My initial plan was to have a quick ankle around the village but Larry wouldn’t hear of it.
‘We need to get into the crowds,’ he said and produced a map from his pocket.

A black line had already been drawn around the constituency of C---- N---- and three large crosses marked the key areas of population.

‘That’s where we begin, Murgatroid. A village might look good for the cameras but today, we need to hit the heartland of popular opinion.’

I looked at the map.

‘Smallchurch?’ I asked and gave an involuntary shudder. ‘I had a great uncle who was burned as a witch in Smallchurch.’

He patted me on the back. ‘I’m sure they’ve forgotten all about it,’ he said as we walked out to the cars.

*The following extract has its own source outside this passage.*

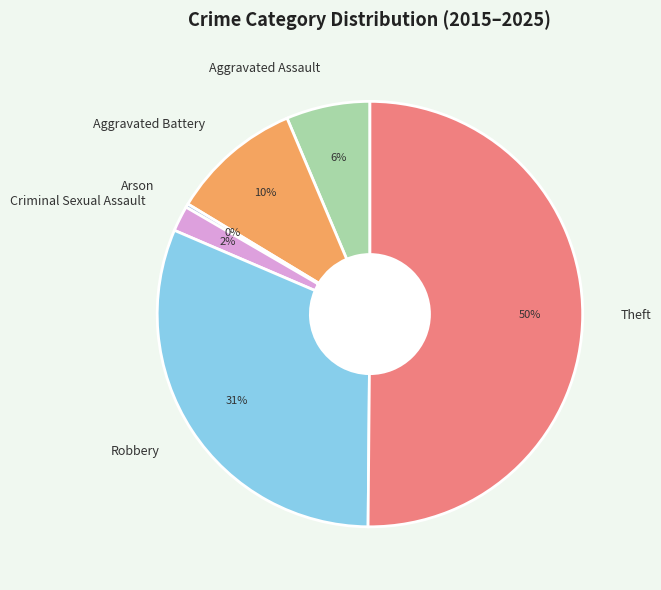

Is the sum of Aggravated Battery and Theft greater than half?

Yes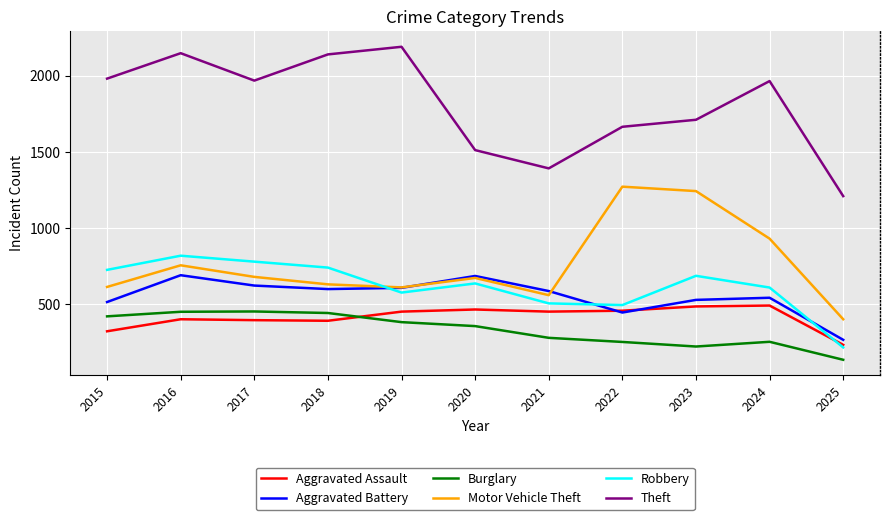

How many distinct data groups are displayed?

6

I can’t think why I didn’t mention how the locals still celebrate pagan festivals whose traditions stretch back thousands of years. To their minds, my great uncle might as well have been pinned to the stake a fortnight last Tuesday.

3 comments:

m.a. said...

Is it competely inexcusable that I have an ever-so-small crush on your Man? He's so loyal and steadfast.

The Spine said...

Heavens to Murgatroid! What a thought! The man's little more than a common or garden mute lickspittle. I suppose one might find something attractive about him if you looked long and hard enough but, to be honest, I'd be very cautious. He spends far too many hours up in his room typing away and those years of Army service have left him with some odd ways. I also believe there might have been blunt traumas to the head at some point and, though I can't be totally sure, they may well have been self inflicted.

m.a. said...

I suppose that for some reason I am imagining Your Man as a Clive Owen type from Gosford Park. My imagination just got carried away.